**Document excerpt:**

Pubdate: Fri, 16 Feb 2001
Source: News & Observer (NC)
Website: http://www.news-observer.com/
Address: The People's Forum, P.O. Box 191, Raleigh, N.C. 27602
Contact:  2001 The News and Observer Publishing Company
Fax: (919) 829-4872
Author: William Ratliff, Los Angeles Times
Note: William Ratliff is a senior research fellow at Stanford
University's Hoover Institution.

SHIFTING THE U.S. DRUG WAR BACK TO THE HOMEFRONT

BOGOTA, Colombia -- Here in Colombia, the new U.S. film "Traffic" comes
alive with a vengeance. While the movie is based on the Mexican drug trade,
the corruption, kidnappings, terror and frustration of the U.S. war on drugs
are even greater here. Colombia has dozens of drug cartels, two guerrilla
armies, anti-guerrilla paramilitaries, a sometimes inadequately controlled
national army, a deadbeat economy, massive corruption and seriously weakened
democratic institutions. A million people have been displaced, while
thousands are kidnapped and killed every year by competing armed forces.

Add to that an ally, the United States, whose tragically misguided policies
were escalated, though not begun by, the Clinton administration.

Events earlier this month hint at the complexities. Even as U.S.-trained and
supported Colombian military forces swept into cocaine-producing areas
guarded by so-called Marxist FARC guerrillas in the south, President Andres
Pastrana was trying to resuscitate stalled peace negotiations by meeting the
top guerrilla leader, Manuel "Sure Shot" Marulanda, in guerrilla-held
territory farther north. The talks have been called "very productive." If
time proves otherwise, however, Pastrana will likely become the Ehud Barak
of South America -- the reformer whose failures opened the door to more
right-wing forces.

**Problem details:** Summarize the article on the U.S. drug war in Colombia in two sentences.

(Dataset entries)
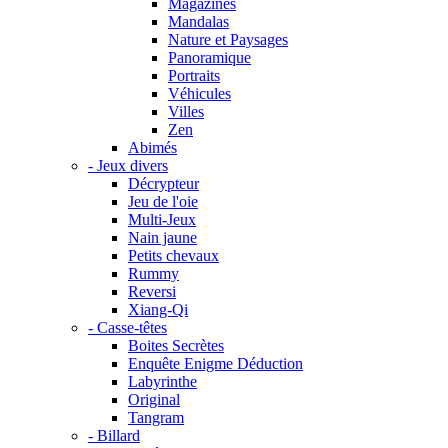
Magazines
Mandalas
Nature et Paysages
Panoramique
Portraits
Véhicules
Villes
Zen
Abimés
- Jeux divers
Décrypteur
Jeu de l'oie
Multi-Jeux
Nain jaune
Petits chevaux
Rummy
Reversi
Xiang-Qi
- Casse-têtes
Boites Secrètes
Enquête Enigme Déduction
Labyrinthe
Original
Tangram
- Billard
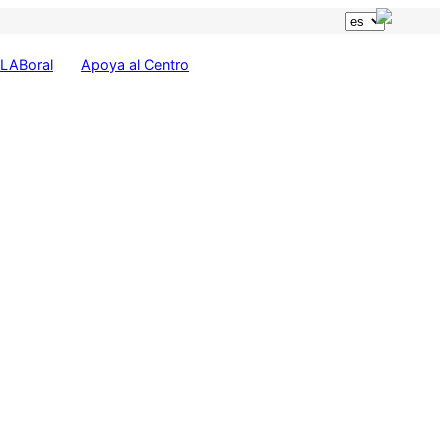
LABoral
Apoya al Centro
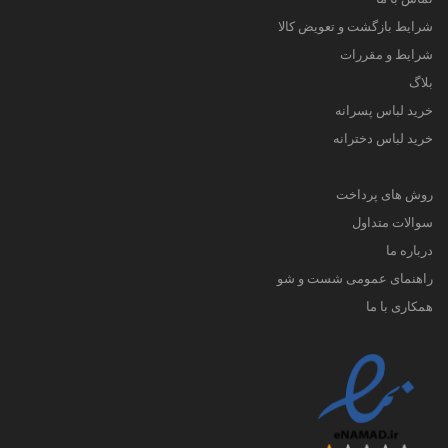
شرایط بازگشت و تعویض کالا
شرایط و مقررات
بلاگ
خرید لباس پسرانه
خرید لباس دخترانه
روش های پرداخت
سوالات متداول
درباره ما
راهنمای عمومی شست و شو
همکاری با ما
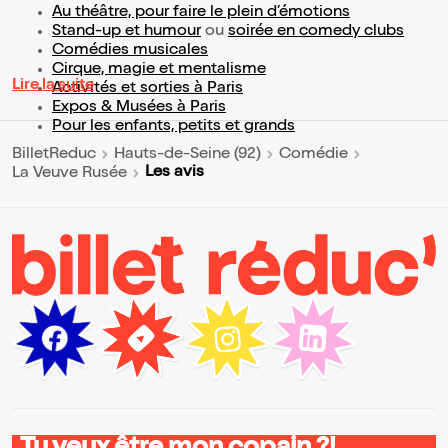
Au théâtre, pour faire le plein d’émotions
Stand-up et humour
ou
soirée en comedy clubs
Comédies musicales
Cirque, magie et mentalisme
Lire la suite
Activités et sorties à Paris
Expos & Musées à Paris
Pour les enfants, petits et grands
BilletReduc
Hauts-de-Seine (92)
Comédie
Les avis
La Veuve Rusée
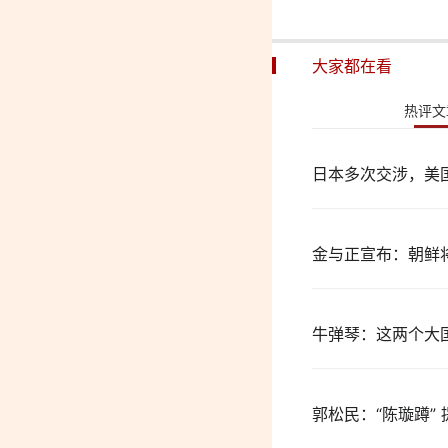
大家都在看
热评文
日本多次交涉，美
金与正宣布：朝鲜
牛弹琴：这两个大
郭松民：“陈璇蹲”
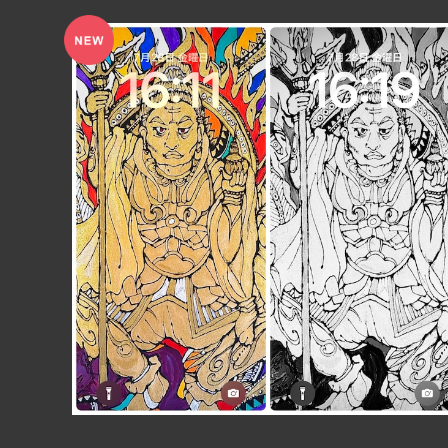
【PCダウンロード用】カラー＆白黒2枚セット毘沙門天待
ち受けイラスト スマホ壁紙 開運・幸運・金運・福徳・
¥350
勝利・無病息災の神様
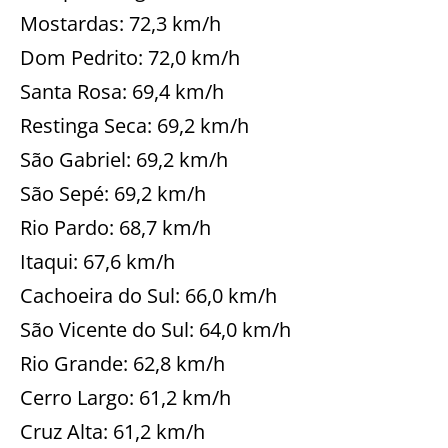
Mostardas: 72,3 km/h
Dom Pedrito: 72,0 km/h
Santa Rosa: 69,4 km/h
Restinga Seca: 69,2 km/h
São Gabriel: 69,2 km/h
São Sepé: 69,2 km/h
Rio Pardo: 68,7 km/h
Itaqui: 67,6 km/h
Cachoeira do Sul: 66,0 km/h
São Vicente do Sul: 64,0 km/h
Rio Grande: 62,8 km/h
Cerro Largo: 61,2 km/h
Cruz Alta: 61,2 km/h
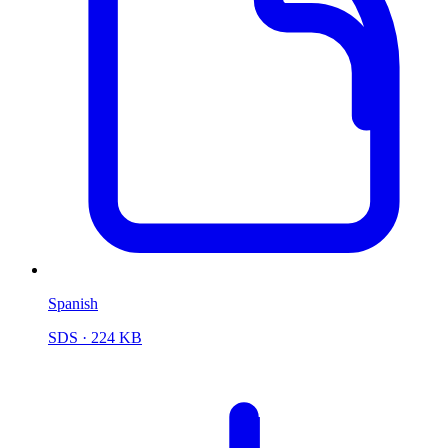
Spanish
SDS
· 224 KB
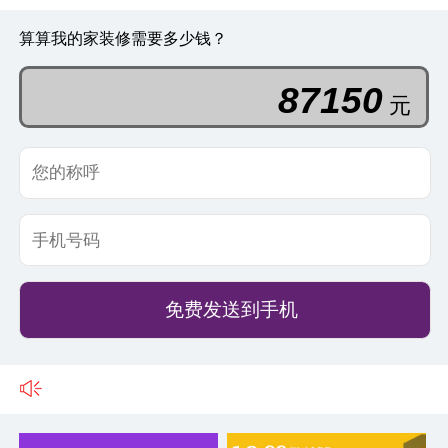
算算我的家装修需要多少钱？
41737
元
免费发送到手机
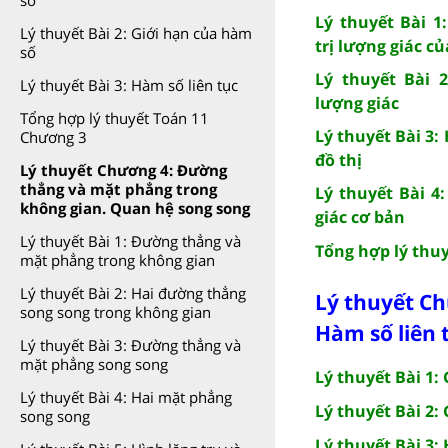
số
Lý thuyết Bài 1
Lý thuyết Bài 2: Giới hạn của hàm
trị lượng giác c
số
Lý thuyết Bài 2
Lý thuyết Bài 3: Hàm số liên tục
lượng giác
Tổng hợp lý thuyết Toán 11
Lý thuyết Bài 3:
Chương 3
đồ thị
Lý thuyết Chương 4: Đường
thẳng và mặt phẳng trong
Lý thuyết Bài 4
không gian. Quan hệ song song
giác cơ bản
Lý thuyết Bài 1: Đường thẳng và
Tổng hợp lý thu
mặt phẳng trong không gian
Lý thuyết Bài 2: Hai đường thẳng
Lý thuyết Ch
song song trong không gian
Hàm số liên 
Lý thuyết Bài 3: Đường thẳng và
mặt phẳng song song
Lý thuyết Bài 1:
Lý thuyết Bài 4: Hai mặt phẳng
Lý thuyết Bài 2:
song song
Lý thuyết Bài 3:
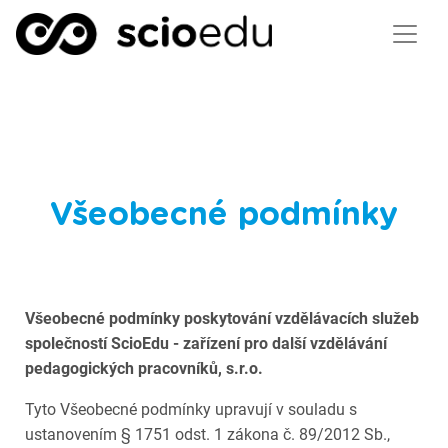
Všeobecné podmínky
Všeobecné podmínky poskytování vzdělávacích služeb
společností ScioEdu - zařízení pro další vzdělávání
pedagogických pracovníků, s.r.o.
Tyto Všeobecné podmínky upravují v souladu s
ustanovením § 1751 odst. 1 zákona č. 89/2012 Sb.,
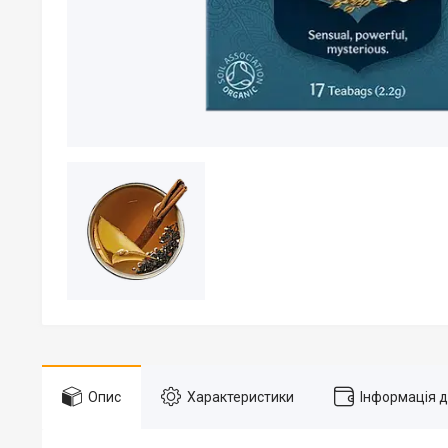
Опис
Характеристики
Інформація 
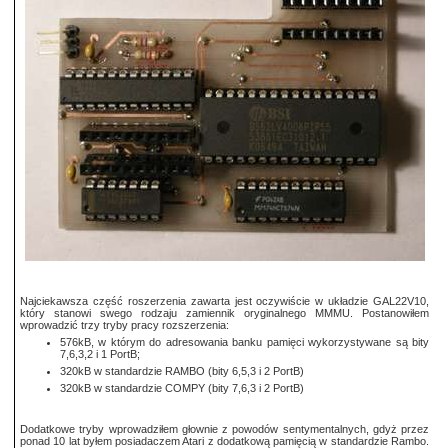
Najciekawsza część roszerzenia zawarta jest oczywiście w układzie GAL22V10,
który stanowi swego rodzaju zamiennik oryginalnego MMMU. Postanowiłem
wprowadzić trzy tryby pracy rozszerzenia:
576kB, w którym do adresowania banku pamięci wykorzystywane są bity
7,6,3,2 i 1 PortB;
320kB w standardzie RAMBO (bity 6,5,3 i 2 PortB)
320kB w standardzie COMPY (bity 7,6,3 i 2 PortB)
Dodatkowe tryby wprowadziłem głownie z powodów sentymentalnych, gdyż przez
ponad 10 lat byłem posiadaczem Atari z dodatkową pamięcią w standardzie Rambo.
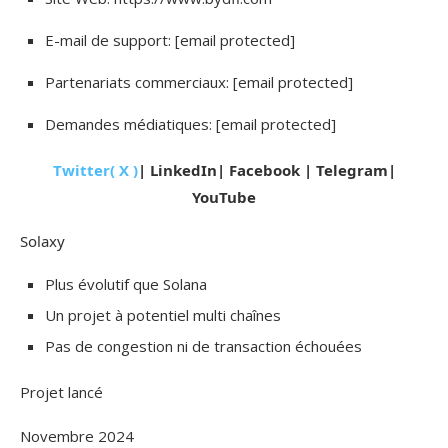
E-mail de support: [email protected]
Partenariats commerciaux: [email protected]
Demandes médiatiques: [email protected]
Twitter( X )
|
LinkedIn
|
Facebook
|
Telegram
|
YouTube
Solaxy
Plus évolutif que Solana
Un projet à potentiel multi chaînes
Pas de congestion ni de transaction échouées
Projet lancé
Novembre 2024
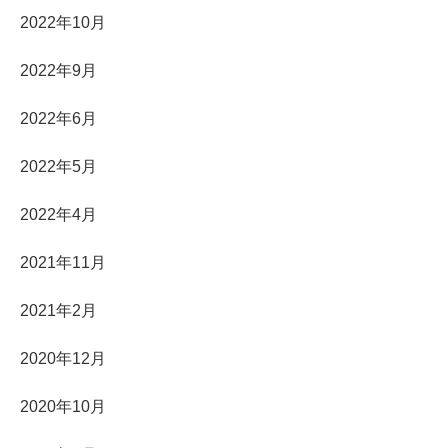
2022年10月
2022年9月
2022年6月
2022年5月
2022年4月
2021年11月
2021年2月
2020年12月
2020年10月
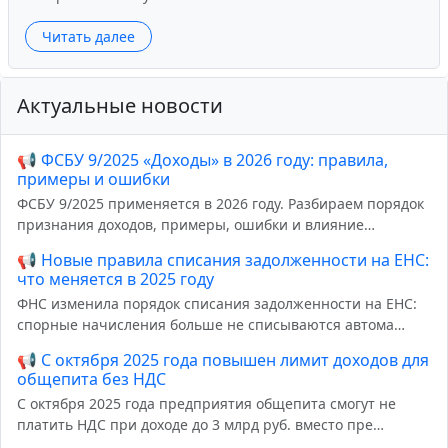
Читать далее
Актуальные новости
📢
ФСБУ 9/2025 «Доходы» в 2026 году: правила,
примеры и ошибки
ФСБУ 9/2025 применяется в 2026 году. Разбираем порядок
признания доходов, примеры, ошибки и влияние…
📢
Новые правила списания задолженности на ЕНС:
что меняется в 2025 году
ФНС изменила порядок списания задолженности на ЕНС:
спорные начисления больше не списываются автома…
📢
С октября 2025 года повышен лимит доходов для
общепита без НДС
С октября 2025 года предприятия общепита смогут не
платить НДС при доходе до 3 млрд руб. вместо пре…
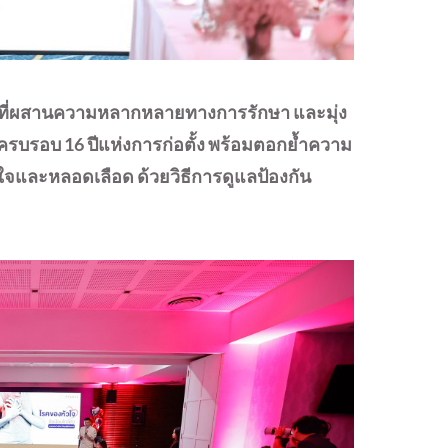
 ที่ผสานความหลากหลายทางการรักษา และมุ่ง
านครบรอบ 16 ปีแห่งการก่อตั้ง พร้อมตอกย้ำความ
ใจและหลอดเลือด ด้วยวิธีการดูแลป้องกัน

**Solved problem:** Although the film "Traffic" is based on the Mexican drug trade, the corruption, kidnappings, terror and frustration of the U.S. war on drugs are even greater in Colombia, a country with dozens of drug cartels, two guerrilla armies, paramilitaries, massive corruption and seriously weakened democratic institutions. As U.S.-trained Colombian forces swept into cocaine-producing areas guarded by FARC guerrillas, President Andres Pastrana met top guerrilla leader Manuel Marulanda to revive stalled peace negotiations, and if the talks fail he will likely become the Ehud Barak of South America.